Here, for comparison (and miraculous in its own right) is a blue whale song.  I thought, as I listened, of a favorite recent article from the NYT Magazine on whale/human communication, and the damages our sonar systems are wreaking on whales: “Whales, we now know, teach and learn,” writes the author, Charles Seibert. “They scheme. They cooperate, and they grieve. They recognize themselves and their friends. They know and fight back against their enemies. And perhaps most stunningly, given all of our transgressions against them, they may even, in certain circumstances, have learned to trust us again.”

Blue whale song, recorded in northeastern Pacific ocean (from Wikipedia)

This is the point at which my brain really explodes, swamped with notions from within and beyond the human world of creatureliness, mightiness, and grace — and possibility.  So much of spiritual and political life and practice involves making space to let the big things move on their own terms and their own time, to let Gandhian “soul force” operate, even if its timetable is more vast than any we can see.  Life itself began in a soup of small particles swarming and teeming with possibility.  What makes them knit together like Ezekiel’s dry bones, stirring and clattering with sudden creaturely life?  From whence does this whole vast miracle spring?  It sounds like Milton, like Beethoven, in your mind when you think of it.  And like something for which there is no sound, no explanation, no language beyond wonder.

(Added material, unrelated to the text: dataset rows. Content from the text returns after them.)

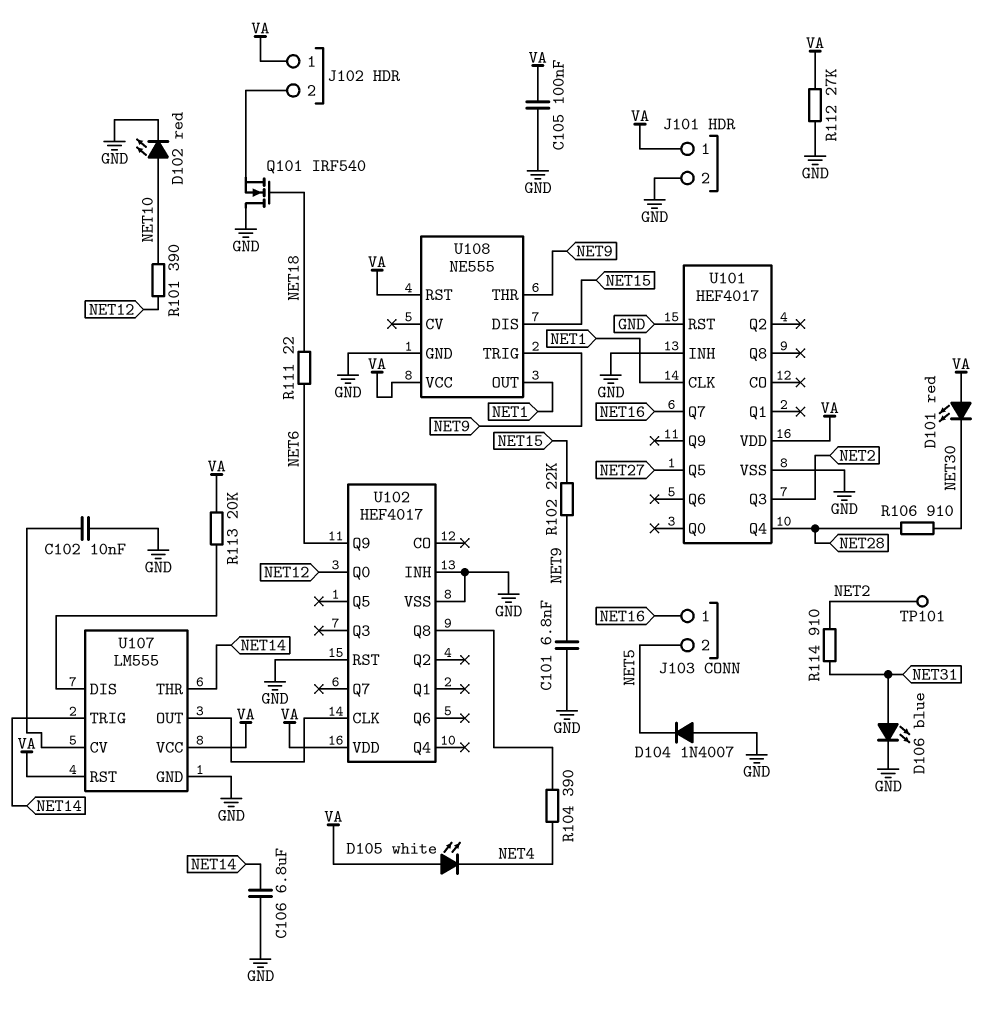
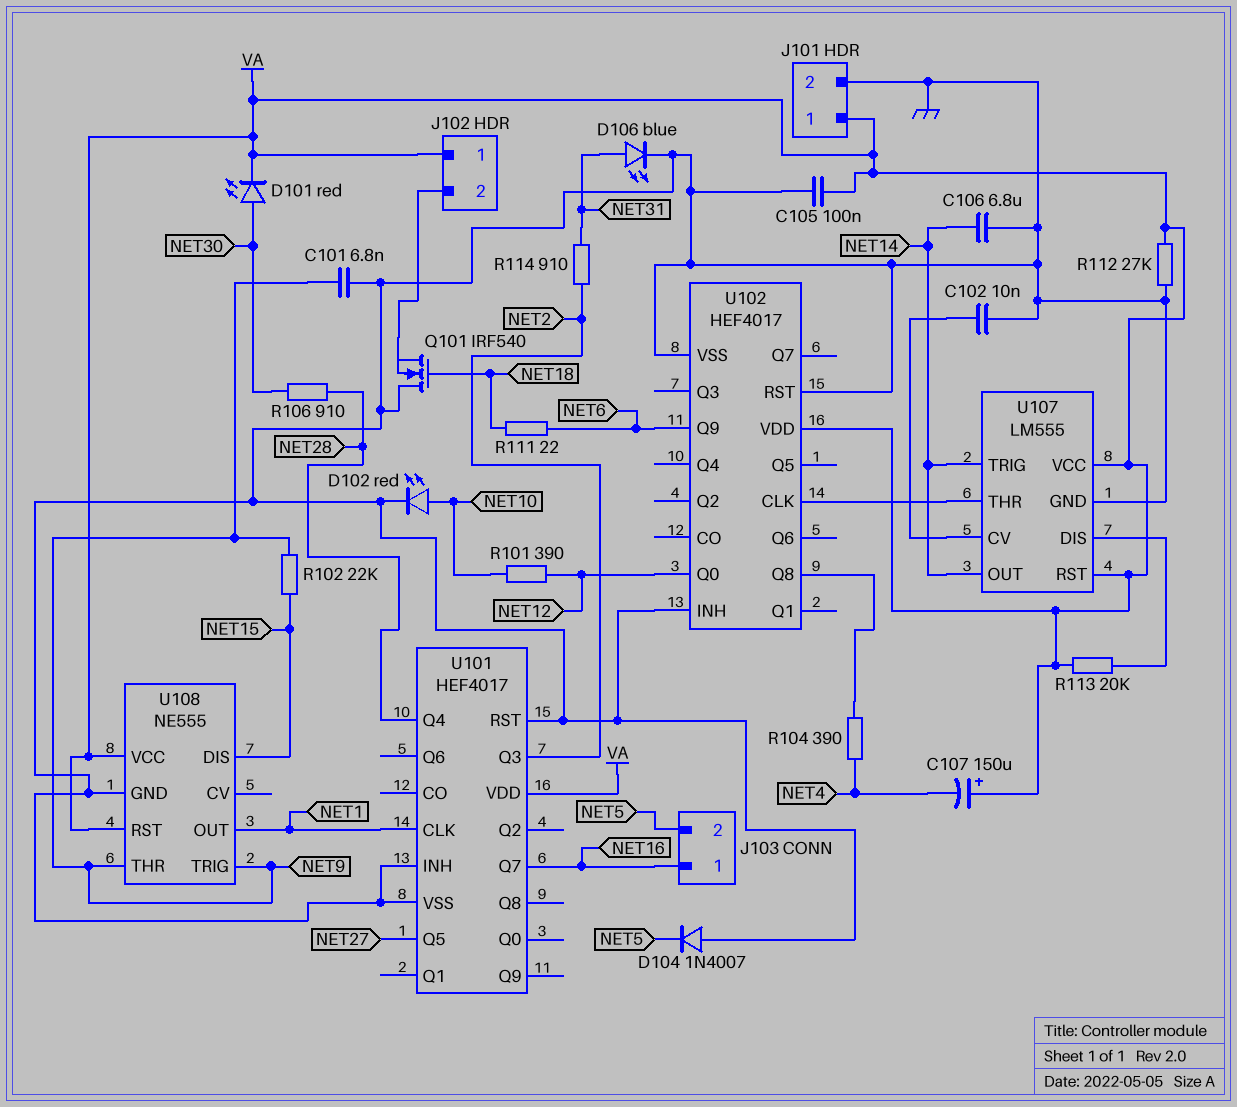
C107: none -> 150uF (plus VA, minus NET4)
D101: LED red (A VA, K NET30) -> LED red (A NET30, K VA)
D105: LED white (A VA, K NET4) -> none
TP101: test point (NET2) -> none
U107 pin OUT: U102/CLK -> NET14
U107 pin THR: NET14 -> U102/CLK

Change happens, new life comes into being, even if only in the accretion of smaller efforts:  as Tim Flannery writes in the review cited above, “No less than the US Department of Agriculture warns that snails have been known to work together to escape their shipping crate while en route to a restaurant. As Bailey puts it, ‘With one purpose in mind, they join forces, push up with their muscular heads against the top of the crate, and pop the lid right off, gliding slowly but steadily toward freedom.’”  Small efforts add up.  Especially if we can create the space of silence, of expectancy, in which they can join.  In a famous passage from Dostoevsky’s The Brothers Karamazov, one brother constructs a fable in which the Grand Inquisitor — burning and punishing “heretics” in the name of God — lectures Jesus Christ himself, who has fallen into his hands, on why he must not be allowed to live.  Christ is too inherently disruptive, too irrespective of law and creed set up by the Inquisitor himself, and his Church.  For pages and pages, Christ listens silently to the speech.  Then still silent, he steps forward and kisses the Inquisitor on “his bloodless, ninety-year-old lips.  That is the whole answer.”

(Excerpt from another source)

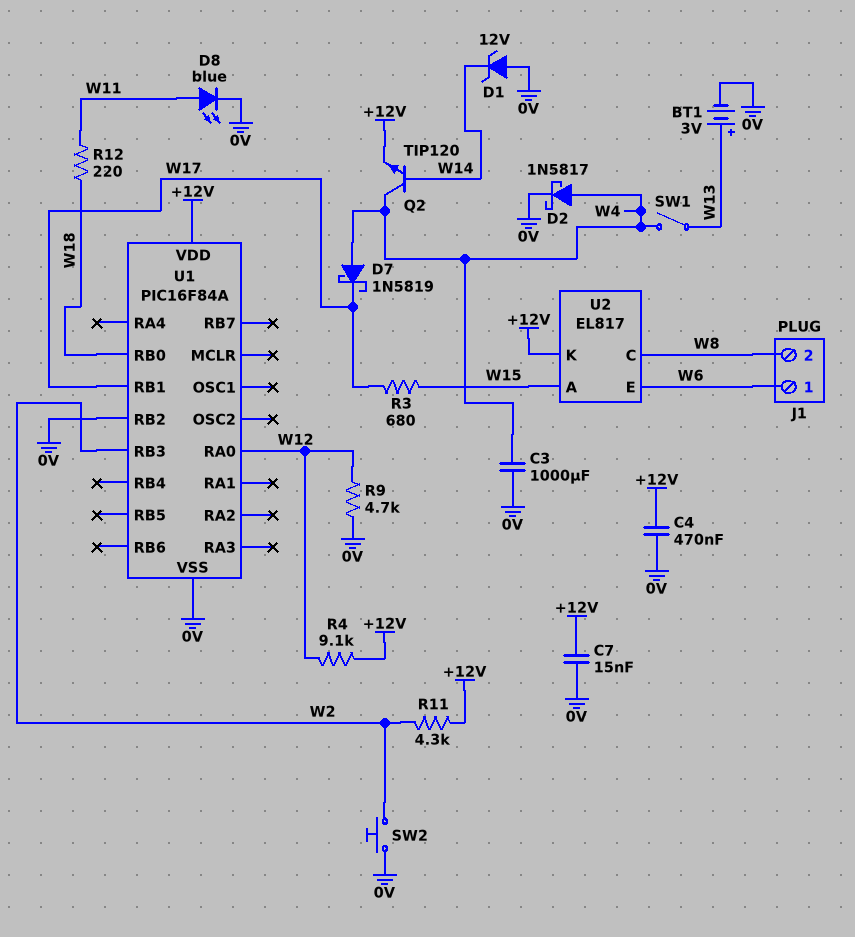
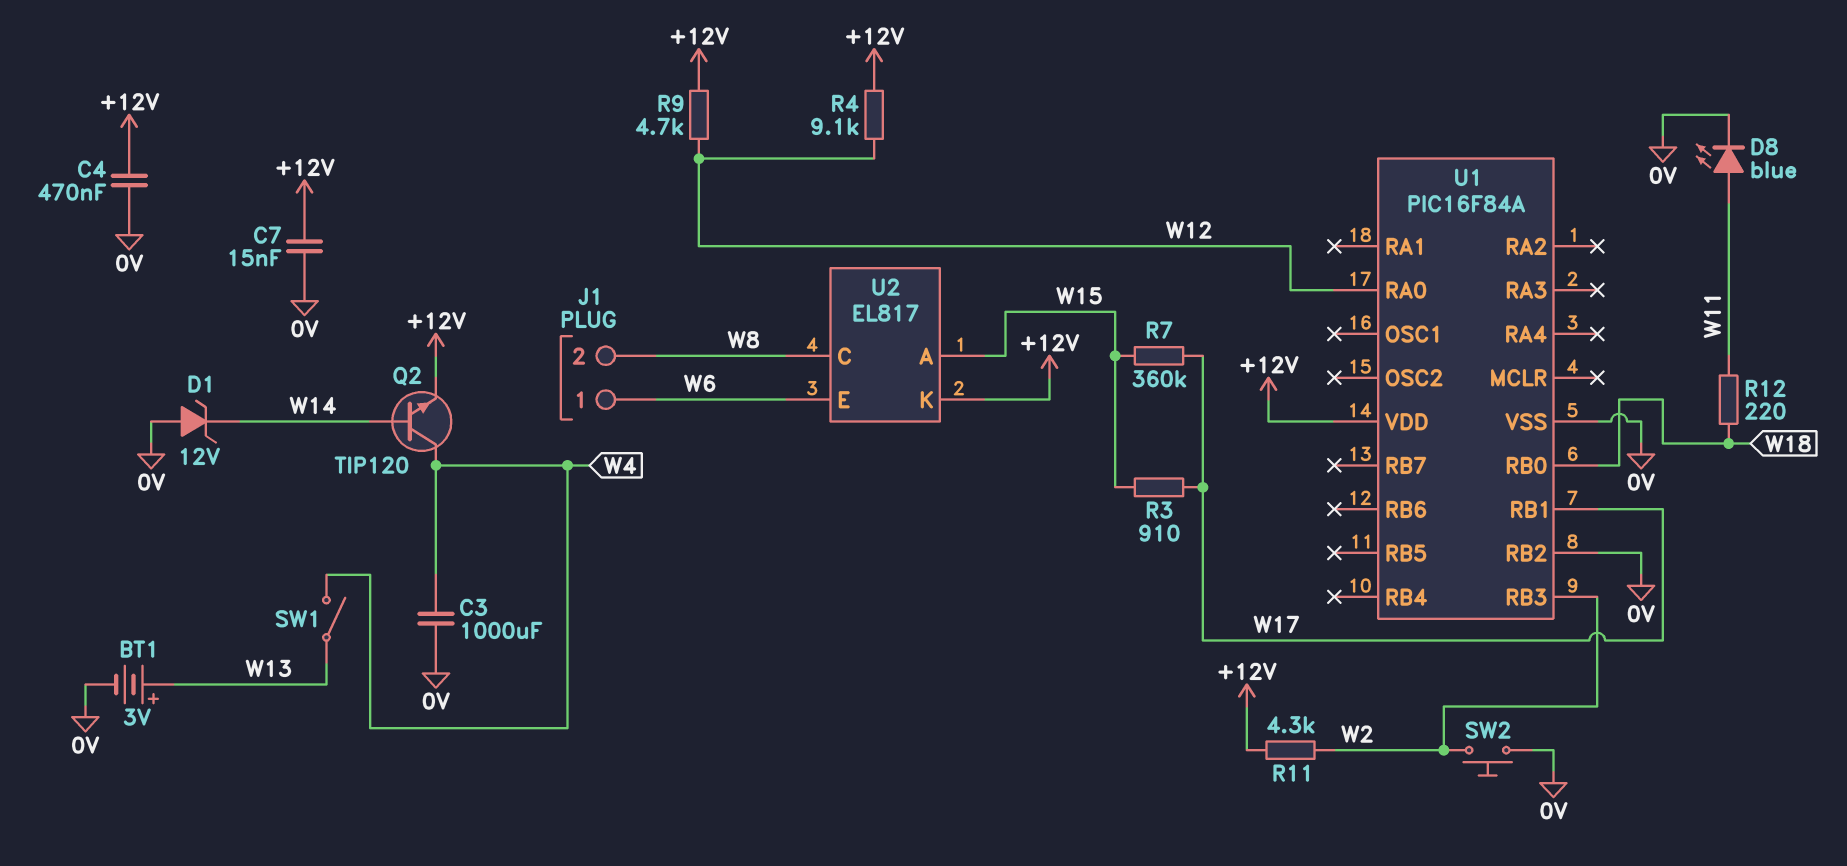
D2: schottky 1N5817 (A W4, K 0V) -> none
D7: schottky 1N5819 (A W4, K W17) -> none
R3: 680 (W15, W17) -> 910 (W15, W17)
R7: none -> 360k (W15, W17)
R9: 4.7k (0V, W12) -> 4.7k (+12V, W12)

Sometimes the best thing to do to start down paths of change is to listen to mystery, as it already exists.  Silence and intention – particularly good intention – can have a gravitational power and mass of their own.  When you have decided, really decided, that something needs to happen for good in your life, it usually does.  Think of how your life changes when you make a decision like this.  A great stirring bump.  A glacier — in that resonant word — calving, birthing something new in your own life and mind.  Tectonic plates meet and clash, thrusting their meeting edges up as mountains.  And a new beast, a new type of reality and change, is born.

A new year is upon us, and — I hope — a new type of change.  Something is coming.  Something good.